BRIEF 1:
For the FreeRTOS forum thread on task switching, state whether each statement agrees with it, answering yes or no and quoting the words of the thread that decide it: (a) one reply says the kernel can be told to disregard task priorities; (b) one reply recommends vTaskSuspend as the way to force a task to run; (c) the last reply advises making the task the highest priority.
BRIEF 2:
Extract the passage of the FreeRTOS forum thread that runs from "1. task notifications" up to and including "will get priority.".

EXTRACTED TEXT:
# # # # # # #

FREE RTOS - task switch

kpraveen4488 wrote on Wednesday, June 19, 2019:

Is it possible to immediately switch tasks from one to another irrespective of its task priorities?
I have been trying this since a week and what I found so far with

  1. task notifications is
    • it acts as a flag set and data transmission wrt priorities
      2)Event handler
  • This sets bits of event and in a group as well

in this regard,please guide me if there is any way to switch the tasks irrespective of its proirities…
**RTOS ver- 10.0.1
Board - ti-CC3200

heinbali01 wrote on Wednesday, June 19, 2019:

Priorities are priorities: you can not tell the kernel to disregard them. When there is another higher-priority task in the running state, that task will get priority.

If you want a lower-priority task to become active immediately, make sure that all higher-priority tasks are in some blocking function, or you temporarily raise the priority of the task that you want to become active.

kpraveen4488 wrote on Wednesday, June 19, 2019:

Hi Hein Tibosch,
Thanks for the response …

What are the best methods to block all higher priority tasks in order to active a lower priority task immediately?

richarddamon wrote on Wednesday, June 19, 2019:

Task generally should block themselves, not be blocked by some outside agent. You can block them by using vTaskSuspend, but I would really not suggest using it for this.

If a task has suddenly been given a responsibility that means it is high priority, then change its priority, don’t try to play with suspending/resuming tasks yourself to force it to run.

I would say that needing to do this is also a likely sign that priorities/responsibilities weren’t well assigned to begin with (but will admit there could be cases where a priority change can make sense).

rtel wrote on Wednesday, June 19, 2019:

Make the task the highest priority, then it will run.

# # # # # # #

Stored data

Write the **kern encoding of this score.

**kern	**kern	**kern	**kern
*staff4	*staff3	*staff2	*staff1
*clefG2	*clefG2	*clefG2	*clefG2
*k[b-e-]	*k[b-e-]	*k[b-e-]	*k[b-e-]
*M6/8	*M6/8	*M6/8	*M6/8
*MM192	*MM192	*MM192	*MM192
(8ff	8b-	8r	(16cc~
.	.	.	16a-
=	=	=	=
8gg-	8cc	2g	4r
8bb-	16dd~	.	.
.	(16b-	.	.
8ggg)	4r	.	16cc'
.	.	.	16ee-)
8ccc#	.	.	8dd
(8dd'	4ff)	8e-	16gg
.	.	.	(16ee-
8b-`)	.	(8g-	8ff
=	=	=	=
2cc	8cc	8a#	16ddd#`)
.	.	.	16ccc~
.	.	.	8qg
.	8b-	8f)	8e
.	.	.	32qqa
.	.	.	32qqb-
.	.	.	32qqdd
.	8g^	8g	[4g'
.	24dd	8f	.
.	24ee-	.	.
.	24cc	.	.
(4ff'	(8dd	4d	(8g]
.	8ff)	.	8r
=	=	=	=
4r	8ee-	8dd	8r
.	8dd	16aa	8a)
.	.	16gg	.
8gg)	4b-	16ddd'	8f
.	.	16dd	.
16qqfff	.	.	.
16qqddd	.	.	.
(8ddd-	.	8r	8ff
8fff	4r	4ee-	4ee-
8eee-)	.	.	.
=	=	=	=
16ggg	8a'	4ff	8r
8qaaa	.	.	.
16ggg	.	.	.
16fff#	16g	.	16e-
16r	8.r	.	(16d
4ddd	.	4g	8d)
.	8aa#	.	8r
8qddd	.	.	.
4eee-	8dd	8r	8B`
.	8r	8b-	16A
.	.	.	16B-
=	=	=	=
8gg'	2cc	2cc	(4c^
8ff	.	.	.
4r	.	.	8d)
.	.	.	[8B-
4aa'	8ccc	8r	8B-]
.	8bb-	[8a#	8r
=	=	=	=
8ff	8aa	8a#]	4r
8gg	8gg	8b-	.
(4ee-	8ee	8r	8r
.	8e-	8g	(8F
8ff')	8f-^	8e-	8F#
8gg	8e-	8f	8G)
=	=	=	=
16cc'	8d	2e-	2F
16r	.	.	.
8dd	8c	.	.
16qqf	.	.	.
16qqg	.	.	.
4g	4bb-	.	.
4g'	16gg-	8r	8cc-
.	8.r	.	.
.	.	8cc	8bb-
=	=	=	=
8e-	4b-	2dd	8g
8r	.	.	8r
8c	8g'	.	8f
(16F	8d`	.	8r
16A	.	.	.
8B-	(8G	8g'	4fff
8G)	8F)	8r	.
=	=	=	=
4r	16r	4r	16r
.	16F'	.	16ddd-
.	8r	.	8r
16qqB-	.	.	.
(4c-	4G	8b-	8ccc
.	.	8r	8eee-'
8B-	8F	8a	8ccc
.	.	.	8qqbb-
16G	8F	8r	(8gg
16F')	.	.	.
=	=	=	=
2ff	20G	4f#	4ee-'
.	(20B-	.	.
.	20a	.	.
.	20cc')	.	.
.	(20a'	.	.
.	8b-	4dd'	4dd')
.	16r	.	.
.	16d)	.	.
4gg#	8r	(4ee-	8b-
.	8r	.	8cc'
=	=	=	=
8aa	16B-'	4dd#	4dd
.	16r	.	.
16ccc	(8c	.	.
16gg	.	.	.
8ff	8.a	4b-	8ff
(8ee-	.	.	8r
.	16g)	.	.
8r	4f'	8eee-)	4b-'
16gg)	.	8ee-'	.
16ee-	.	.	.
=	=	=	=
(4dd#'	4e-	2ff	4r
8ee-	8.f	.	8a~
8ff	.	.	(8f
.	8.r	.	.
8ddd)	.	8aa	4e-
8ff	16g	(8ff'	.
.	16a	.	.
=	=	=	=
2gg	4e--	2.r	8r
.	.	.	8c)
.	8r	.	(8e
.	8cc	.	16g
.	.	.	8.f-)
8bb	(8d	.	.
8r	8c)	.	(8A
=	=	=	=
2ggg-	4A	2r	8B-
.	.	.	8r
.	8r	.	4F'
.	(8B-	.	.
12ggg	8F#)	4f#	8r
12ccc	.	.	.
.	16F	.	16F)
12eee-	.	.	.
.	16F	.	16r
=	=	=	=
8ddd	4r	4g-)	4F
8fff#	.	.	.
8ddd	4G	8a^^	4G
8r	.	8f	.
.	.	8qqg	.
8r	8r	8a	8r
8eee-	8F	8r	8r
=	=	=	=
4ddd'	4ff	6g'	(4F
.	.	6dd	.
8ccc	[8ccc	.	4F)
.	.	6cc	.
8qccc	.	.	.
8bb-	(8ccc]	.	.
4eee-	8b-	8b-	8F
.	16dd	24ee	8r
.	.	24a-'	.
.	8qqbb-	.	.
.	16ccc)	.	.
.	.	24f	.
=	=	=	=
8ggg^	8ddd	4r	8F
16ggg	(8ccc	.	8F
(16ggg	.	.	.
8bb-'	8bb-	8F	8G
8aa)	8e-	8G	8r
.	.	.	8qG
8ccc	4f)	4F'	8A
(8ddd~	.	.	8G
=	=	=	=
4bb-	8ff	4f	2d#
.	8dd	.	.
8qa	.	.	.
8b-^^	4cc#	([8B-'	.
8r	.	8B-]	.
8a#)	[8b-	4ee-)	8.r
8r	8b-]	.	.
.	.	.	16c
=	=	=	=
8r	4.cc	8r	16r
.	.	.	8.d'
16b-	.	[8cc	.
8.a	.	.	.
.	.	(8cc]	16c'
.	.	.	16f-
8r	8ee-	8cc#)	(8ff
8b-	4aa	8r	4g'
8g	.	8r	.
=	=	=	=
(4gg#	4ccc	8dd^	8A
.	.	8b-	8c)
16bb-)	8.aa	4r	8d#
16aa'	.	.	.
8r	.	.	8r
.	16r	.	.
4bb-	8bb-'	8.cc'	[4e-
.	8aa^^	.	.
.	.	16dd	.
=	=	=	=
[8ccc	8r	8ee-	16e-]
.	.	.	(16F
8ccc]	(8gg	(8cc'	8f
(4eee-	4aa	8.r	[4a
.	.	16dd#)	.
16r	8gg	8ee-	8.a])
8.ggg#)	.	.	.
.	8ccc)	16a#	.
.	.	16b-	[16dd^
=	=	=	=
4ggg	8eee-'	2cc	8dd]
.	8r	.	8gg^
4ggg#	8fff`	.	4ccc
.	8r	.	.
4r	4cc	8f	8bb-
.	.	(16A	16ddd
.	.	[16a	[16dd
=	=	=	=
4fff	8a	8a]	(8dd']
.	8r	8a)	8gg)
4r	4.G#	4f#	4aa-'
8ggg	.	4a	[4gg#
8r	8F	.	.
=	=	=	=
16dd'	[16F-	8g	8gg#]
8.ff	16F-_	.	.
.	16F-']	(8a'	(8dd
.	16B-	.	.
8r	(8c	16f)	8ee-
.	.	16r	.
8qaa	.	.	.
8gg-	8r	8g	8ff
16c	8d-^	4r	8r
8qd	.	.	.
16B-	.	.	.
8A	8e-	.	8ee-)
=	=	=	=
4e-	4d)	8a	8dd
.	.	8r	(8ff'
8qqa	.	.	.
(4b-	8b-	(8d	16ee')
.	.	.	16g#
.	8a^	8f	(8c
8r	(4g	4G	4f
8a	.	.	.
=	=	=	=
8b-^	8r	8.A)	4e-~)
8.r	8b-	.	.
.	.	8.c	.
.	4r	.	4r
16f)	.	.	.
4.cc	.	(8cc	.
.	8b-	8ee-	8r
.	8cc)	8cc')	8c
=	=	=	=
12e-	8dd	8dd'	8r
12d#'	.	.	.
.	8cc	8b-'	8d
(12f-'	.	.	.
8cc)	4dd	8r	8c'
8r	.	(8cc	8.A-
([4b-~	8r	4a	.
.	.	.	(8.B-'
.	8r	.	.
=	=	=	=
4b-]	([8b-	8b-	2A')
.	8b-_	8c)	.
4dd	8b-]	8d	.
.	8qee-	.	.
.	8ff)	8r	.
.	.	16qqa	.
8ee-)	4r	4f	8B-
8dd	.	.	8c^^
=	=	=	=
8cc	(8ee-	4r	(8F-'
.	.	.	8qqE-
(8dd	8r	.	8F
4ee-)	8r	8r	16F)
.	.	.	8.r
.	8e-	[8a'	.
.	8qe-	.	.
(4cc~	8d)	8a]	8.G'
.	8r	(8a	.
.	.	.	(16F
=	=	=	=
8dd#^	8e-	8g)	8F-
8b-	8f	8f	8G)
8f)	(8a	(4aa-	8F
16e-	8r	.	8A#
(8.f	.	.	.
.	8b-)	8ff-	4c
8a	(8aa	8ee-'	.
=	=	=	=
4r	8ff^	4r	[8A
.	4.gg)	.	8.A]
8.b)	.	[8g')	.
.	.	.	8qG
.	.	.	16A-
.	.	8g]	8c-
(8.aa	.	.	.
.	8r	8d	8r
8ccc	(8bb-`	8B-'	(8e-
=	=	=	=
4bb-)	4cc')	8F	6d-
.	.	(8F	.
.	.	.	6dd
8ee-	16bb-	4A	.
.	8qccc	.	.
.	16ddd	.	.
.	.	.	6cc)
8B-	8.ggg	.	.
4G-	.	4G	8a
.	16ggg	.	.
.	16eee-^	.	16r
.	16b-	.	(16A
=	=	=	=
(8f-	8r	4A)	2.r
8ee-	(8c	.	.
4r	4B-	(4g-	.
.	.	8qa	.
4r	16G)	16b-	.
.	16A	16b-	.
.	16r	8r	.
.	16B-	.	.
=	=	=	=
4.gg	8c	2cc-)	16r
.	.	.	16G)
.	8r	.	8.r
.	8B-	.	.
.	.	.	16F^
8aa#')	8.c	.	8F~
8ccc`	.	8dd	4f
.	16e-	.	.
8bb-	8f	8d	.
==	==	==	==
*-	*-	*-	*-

# # # # # # #

REPLY 1:
(a) No: "Priorities are priorities: you can not tell the kernel to disregard them."
(b) No: "You can block them by using vTaskSuspend, but I would really not suggest using it for this."
(c) Yes: "Make the task the highest priority, then it will run."

REPLY 2:
1. task notifications is
    • it acts as a flag set and data transmission wrt priorities
      2)Event handler
  • This sets bits of event and in a group as well

in this regard,please guide me if there is any way to switch the tasks irrespective of its proirities…
**RTOS ver- 10.0.1
Board - ti-CC3200

heinbali01 wrote on Wednesday, June 19, 2019:

Priorities are priorities: you can not tell the kernel to disregard them. When there is another higher-priority task in the running state, that task will get priority.